I hate you too! I wanted to scream after their retreating backs, as they padded quietly away into the media room to fire up Netflix. I hate you too, you vile, creepy little shits!
But it wasn’t true. Not completely.
I did hate them—in that moment. But I saw myself too. A prickly little girl, full of emotions too big for her small frame, emotions she could not understand or contain.
I hate you, I remembered sobbing into my pillow, after my mother threw away my favorite teddy bear, too old, too shabby, too babyish for a big girl like me, according to her. I hate you so much!

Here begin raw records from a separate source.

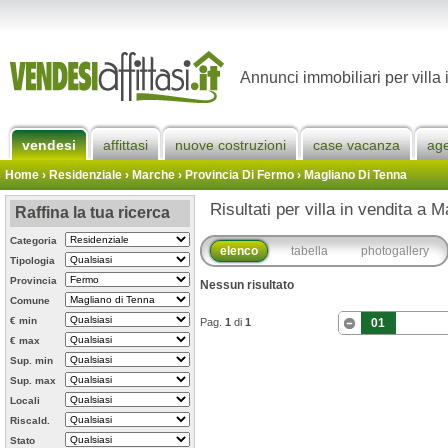
Annunci immobiliari per villa
vendesi
affittasi
nuove costruzioni
case vacanza
ag
Home
› Residenziale › Marche ›
Provincia Di Fermo
›
Magliano Di Tenna
Risultati per villa in vendita a 
Raffina la tua ricerca
Categoria
elenco
tabella
photogallery
Tipologia
Provincia
Nessun risultato
Comune
€ min
Pag.
1
di
1
01
€ max
Sup. min
Sup. max
Locali
Riscald.
Stato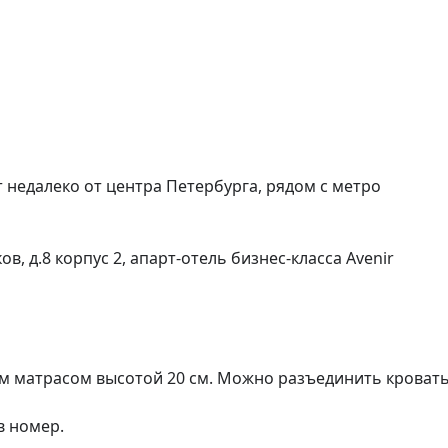
недалеко от центра Петербурга, рядом с метро 
им матрасом высотой 20 см. Можно разъединить кровать 
 номер.
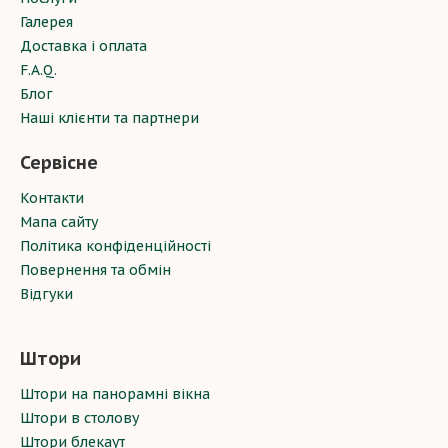
Галерея
Доставка і оплата
F.A.Q.
Блог
Наші клієнти та партнери
Сервісне
Контакти
Мапа сайту
Політика конфіденційності
Повернення та обмін
Відгуки
Штори
Штори на панорамні вікна
Штори в столову
Штори блекаут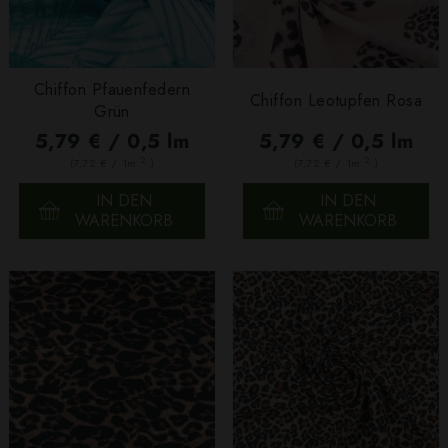
Chiffon Pfauenfedern
Chiffon Leotupfen Rosa
Grün
5,79 € / 0,5 lm
5,79 € / 0,5 lm
2
2
(7,72 € / 1m
)
(7,72 € / 1m
)
IN DEN
IN DEN
WARENKORB
WARENKORB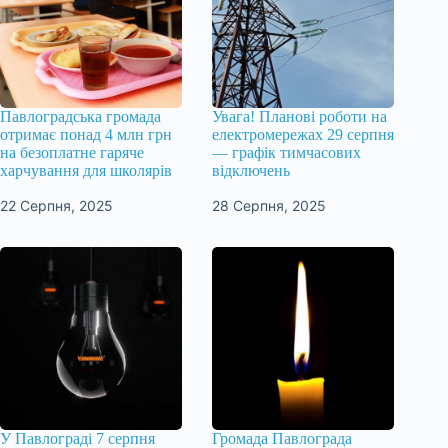
Павлоградська громада
Увага! Планові роботи на
отримає понад 4 млн грн
електромережах 29 серпня
на безоплатне гаряче
— графік тимчасових
харчування для школярів
відключень
22 Серпня, 2025
28 Серпня, 2025
У Павлограді 7 серпня
Громада Павлограда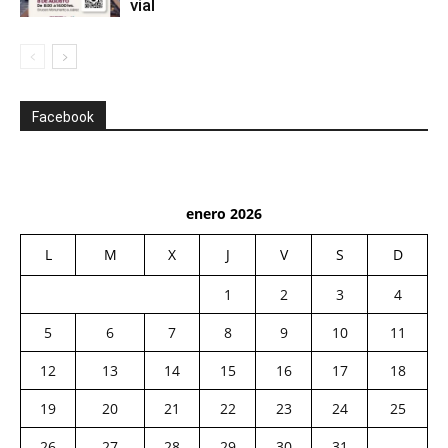
vial
Facebook
enero 2026
L
M
X
J
V
S
D
1
2
3
4
5
6
7
8
9
10
11
12
13
14
15
16
17
18
19
20
21
22
23
24
25
26
27
28
29
30
31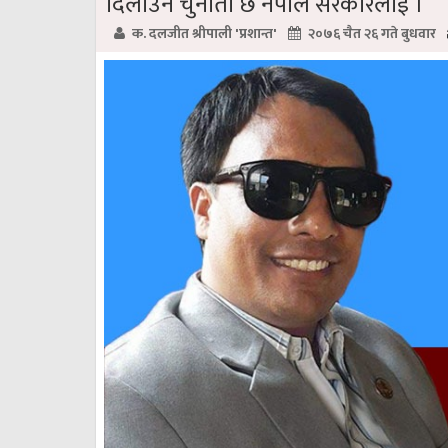
दिलाउने चुनौती छ नेपाल सरकारलाई ।
क. दलजीत श्रीपाली 'प्रशान्त'
२०७६ चैत २६ गते बुधवार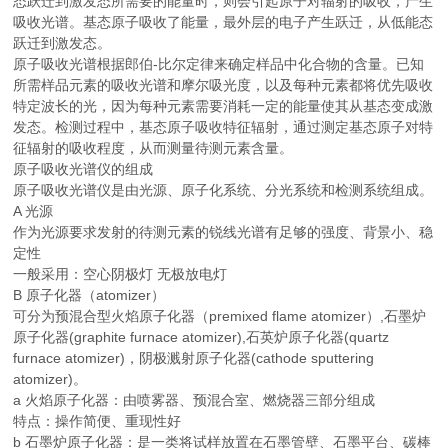
态跃迁到激发态所需要的能量时，则会引起原子对辐射的吸收，产生
吸收光谱。基态原子吸收了能量，最外层的电子产生跃迁，从低能态
跃迁到激发态。
原子吸收光谱根据郎伯-比尔定律来确定样品中化合物的含量。已知
所需样品元素的吸收光谱和摩尔吸光度，以及每种元素都将优先吸收
特定波长的光，因为每种元素需要消耗一定的能量使其从基态变成激
发态。检测过程中，基态原子吸收特征辐射，通过测定基态原子对特
征辐射的吸收程度，从而测量待测元素含量。
原子吸收光谱仪的组成
原子吸收光谱仪是由光源、原子化系统、分光系统和检测系统组成。
A 光源
作为光源要求发射的待测元素的锐线光谱有足够的强度、背景小、稳
定性
一般采用：空心阴极灯 无极放电灯
B 原子化器（atomizer）
可分为预混合型火焰原子化器（premixed flame atomizer）,石墨炉
原子化器(graphite furnace atomizer),石英炉原子化器(quartz
furnace atomizer)，阴极溅射原子化器(cathode sputtering
atomizer)。
a 火焰原子化器：由喷雾器、预混合室、燃烧器三部分组成
特点：操作简便、重现性好
b 石墨炉原子化器：是一类将试样放置在石墨管壁、石墨平台、碳棒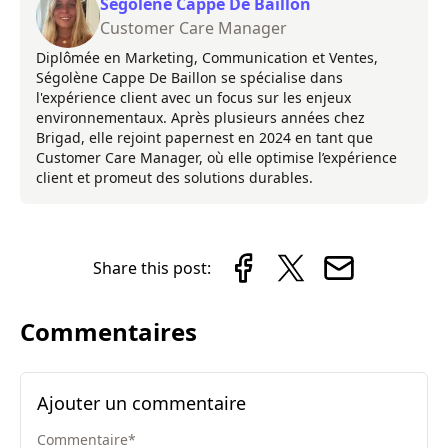
Ségolène Cappe De Baillon
Customer Care Manager
Diplômée en Marketing, Communication et Ventes,
Ségolène Cappe De Baillon se spécialise dans
l'expérience client avec un focus sur les enjeux
environnementaux. Après plusieurs années chez
Brigad, elle rejoint papernest en 2024 en tant que
Customer Care Manager, où elle optimise l’expérience
client et promeut des solutions durables.
Share this post:
Commentaires
Ajouter un commentaire
Commentaire
*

But it wasn’t true then either. I loved my mother. I loved her so much that it suffocated her—or that was the impression she gave. All those years of small hands being disentangled from sleeves and skirts, and untwined from around necks. That’s enough now, you’ll mess up my hair, and, Oh, for goodness’ sake, your hands are filthy, and Stop being a baby now, a big girl like you. All those years of being too needy, and too grabby, and too grubby-handed—of trying to be better and neater, and just more lovable.
She didn’t want me. Or that’s what it felt like, at times.
But she was all I had.
Maddie had so much more than me—a father, three sisters, a beautiful house, two dogs . . . but I recognized her sadness and her anger and her frustration—an angry little dark changeling among her blond sisters.
We even looked alike.
When she looked at me, with that touch of triumph in her dark, boot-button eyes, I had recognized something else too, and now I knew what it was. It was a flash of myself in those eyes. A flicker of my own dark brown eyes, and my own determination. Maddie was a woman with a plan, just like I was. The question was, what was it?